Les personnes qui ont parlé avec Asmaa al Omeissy à la prison centrale de Sanaa m'ont indiqué que son moral est au plus bas. Ses conditions de détention restent totalement inadéquates. Elle doit payer pour sa nourriture, n'a aucun accès à des vêtements ni à des produits d'hygiène, et ses proches ne lui ont pas rendu visite car ils craignent d'être à leur tour placés en détention.
Les conditions de détention dans les prisons yéménites sont de longue date inhumaines et dégradantes, mais des militants locaux ont dit qu'elles n'ont fait qu'empirer sous les Houthis. Les détenus sont entassés dans des cellules répugnantes et surpeuplées, et on leur extorque systématiquement de l'argent.
Des violences infligées à des détenues, notamment le viol et d'autres formes de violences sexuelles, ont été signalées dans le passé, mais des militants se sont dits choqués par la multiplication ces derniers temps des informations faisant état de tels actes. Un défenseur des droits humains m'a dit que son organisation a rassemblé des informations sur plusieurs centaines de cas de détenues soumises à la torture et à une humiliation, notamment à une « utilisation dégradante des prisonnières pour des travaux de construction ».
Le père d'Asmaa al Omeissy m'a dit qu'il veut que le monde entier soit averti de ce cas et du fait que la jeune femme est innocente. Un avocat a déposé un recours en appel en son nom, mais il a eu beaucoup de mal à obtenir le dossier de cette affaire auprès du tribunal. Parallèlement à cela, le tribunal prononce de nombreuses peines de mort ; il a ainsi condamné à mort en janvier Hamid Haydara, un prisonnier d'opinion âgé de 52 ans qui appartient à la communauté baha’ie.
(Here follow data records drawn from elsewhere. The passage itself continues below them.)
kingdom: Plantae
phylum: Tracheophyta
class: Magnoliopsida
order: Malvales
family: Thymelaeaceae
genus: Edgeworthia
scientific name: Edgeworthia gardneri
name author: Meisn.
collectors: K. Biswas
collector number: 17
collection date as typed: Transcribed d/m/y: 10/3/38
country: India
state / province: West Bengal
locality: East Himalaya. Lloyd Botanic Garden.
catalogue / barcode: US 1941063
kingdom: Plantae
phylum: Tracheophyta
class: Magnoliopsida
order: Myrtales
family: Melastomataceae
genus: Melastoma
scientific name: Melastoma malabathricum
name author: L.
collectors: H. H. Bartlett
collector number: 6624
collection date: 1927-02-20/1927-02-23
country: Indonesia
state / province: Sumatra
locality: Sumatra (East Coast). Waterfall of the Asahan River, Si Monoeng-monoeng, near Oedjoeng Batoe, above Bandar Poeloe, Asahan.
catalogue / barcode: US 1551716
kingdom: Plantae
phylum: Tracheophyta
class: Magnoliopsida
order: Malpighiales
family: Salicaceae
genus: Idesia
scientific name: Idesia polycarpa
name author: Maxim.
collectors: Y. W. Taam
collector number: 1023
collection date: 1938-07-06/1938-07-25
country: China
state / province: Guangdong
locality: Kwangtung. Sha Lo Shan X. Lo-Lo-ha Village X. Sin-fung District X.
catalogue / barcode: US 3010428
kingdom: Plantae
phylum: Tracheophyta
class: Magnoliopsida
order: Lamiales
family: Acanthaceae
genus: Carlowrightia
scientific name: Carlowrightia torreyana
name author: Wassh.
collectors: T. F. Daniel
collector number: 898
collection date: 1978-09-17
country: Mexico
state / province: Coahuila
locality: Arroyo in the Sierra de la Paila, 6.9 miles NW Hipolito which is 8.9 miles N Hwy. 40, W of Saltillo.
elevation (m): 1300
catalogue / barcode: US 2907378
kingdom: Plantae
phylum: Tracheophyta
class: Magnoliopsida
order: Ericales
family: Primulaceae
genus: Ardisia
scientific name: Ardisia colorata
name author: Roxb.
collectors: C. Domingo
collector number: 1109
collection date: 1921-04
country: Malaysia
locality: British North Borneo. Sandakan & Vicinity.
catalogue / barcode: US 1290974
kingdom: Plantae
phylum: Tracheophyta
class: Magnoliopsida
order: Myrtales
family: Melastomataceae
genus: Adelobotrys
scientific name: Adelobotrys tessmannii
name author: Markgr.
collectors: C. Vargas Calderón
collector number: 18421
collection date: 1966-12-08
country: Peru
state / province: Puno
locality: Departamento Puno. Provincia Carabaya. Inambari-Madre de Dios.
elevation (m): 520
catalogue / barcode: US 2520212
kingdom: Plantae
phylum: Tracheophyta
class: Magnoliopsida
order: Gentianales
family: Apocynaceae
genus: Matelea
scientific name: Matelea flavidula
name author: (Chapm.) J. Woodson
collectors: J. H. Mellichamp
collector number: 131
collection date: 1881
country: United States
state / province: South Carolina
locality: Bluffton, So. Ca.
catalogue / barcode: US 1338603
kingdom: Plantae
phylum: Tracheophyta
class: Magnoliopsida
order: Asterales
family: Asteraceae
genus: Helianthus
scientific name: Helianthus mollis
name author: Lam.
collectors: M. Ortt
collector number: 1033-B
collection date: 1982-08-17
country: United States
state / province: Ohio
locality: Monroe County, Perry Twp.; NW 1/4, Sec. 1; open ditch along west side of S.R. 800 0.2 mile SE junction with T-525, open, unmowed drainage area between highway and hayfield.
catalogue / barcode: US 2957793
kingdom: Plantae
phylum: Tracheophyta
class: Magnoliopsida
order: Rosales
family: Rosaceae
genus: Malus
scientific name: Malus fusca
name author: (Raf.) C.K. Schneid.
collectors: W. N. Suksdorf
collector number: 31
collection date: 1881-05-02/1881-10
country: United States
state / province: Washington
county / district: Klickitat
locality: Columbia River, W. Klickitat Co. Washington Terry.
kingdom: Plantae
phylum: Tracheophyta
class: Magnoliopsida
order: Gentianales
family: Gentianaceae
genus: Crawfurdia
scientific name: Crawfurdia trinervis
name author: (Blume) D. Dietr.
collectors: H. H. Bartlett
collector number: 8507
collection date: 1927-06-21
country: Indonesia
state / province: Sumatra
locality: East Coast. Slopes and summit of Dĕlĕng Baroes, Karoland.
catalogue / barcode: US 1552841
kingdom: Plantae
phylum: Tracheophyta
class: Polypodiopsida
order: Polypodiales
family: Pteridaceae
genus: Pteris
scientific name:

Les autorités houthies doivent mettre un terme à cette parodie de justice : elles doivent immédiatement annuler ces condamnations contestables et ces sentences capitales, et mettre fin à l'utilisation de ce châtiment cruel par nature. Chaque jour qu'Asmaa al Omeissy passe derrière les barreaux dans le quartier des condamnés à mort ne fait qu'accroître cette injustice, l'expose à des violations supplémentaires de ses droits, et représente du temps volé à ses enfants.